The Latest Addition...
Since I came, there has been what seems to me to be quite a bit of birth and death around here. Of course that’s kinda a given on a farm. Pigs get old and die. Young cows lay down and never get up. And it’s normal to lose some of the babies in any herd or brood [the students can matter-of-factly quote statistics for me of what percentage are expected to die for each type of animal.] But for some reason it seems to effect me more here. Our latest arrival came late last Friday night. Juana had taken me to see the vaca as it was just starting to labor, and informed me that it would be safe for both mother and baby for her to be on her own for a couple of hours, but after that we would need to help. Some three or four hours later [time is very elastic in Paraguay] I came back out [after having waited anxiously for half an hour around the prescribed two hour mark, seeing that the birth wasn’t progressing, but not wanting to be pushy/disruptive/judgmental] and found Juana and Aida struggling to get the cow, which they had led to the milking area and which was now lying exhausted on the floor, barely wheezing and drooling blood, free from the head brace that was rather dramatically strangling it.
I’ll be the first to admit I got a little frantic. The girls were upset, but I was nearly panicked. From my perspective, this was not only a life in my stewardship [albeit indirectly], it was a valuable resource, part of the key to these girls’ future, their opportunities, their goals and success. From what I understood of their Spanish, the calf was dead, and now it looked like we were going to lose the mother too. It seemed like a pretty big deal.
Like I said, the girls were upset. But the difference between their state [and particularly the state of the boys and teacher who came to help a few minutes later] and mine was striking. The students weren’t exactly blasse, but they were far from agitated. It took me a while to realize that Prof. Vilhilio’s soothing but firm “tranquila, tranquila” was directed at me, not the dying animal. Later, some of the other students were joking that they wouldn’t ever expend that much effort for a cow…a horse, maybe…but not a cow.
The good news is both vaca and ternero are fine.
We’ve had two more calves born with minimal complications but one was dead when I went to feed them this morning.
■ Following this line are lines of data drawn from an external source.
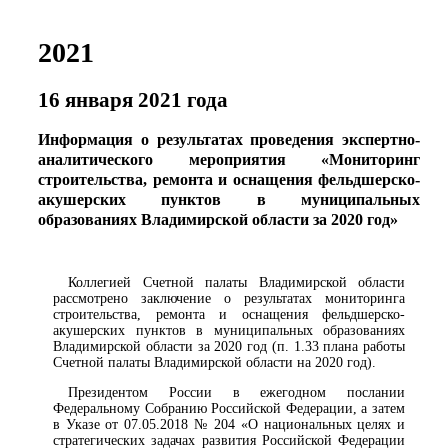
2021
16 января 2021 года
Информация о результатах проведения экспертно-
аналитического мероприятия «Мониторинг
строительства, ремонта и оснащения фельдшерско-
акушерских пунктов в муниципальных
образованиях Владимирской области за 2020 год»
Коллегией Счетной палаты Владимирской области
рассмотрено заключение о результатах мониторинга
строительства, ремонта и оснащения фельдшерско-
акушерских пунктов в муниципальных образованиях
Владимирской области за 2020 год (п. 1.33 плана работы
Счетной палаты Владимирской области на 2020 год).
Президентом России в ежегодном послании
Федеральному Собранию Российской Федерации, а затем
в Указе от 07.05.2018 № 204 «О национальных целях и
стратегических задачах развития Российской Федерации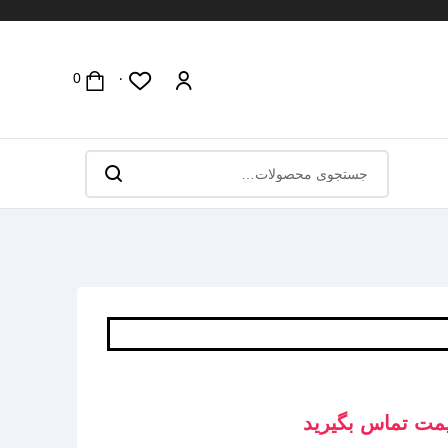
۰
مت تماس بگیرید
I almost got teary [it was so little and wet and I didn’t know if there was something I could/should have done to help it] but my companero simply affirmed, “si, muerte” and went on rinsing the feed bucket. If it follows the pattern, it will be 2 or 3 days before it’s buried.
Normally, I don’t know if any of these events would have carried much emotional intensity [though that may not be true, I still vividly remember trying unsuccessfully to save a baby goat who had been born by surprise in the middle of February.] But it’s almost as if I feel compelled to care more because it seems they couldn’t care less.
It’s made me wonder if disparate or misunderstood values intensify and heighten cultural differences without our even being aware of it. Perhaps some of what obviously unsettles or even upsets us, but being politically correct we term “just their culture,” wouldn’t turn out to be so upsetting if we could find what I imagine are the common values underneath it. Trouble is, it takes more than a business lunch, or a political summit, or a tourist visit, or perhaps a summer internship, to get there.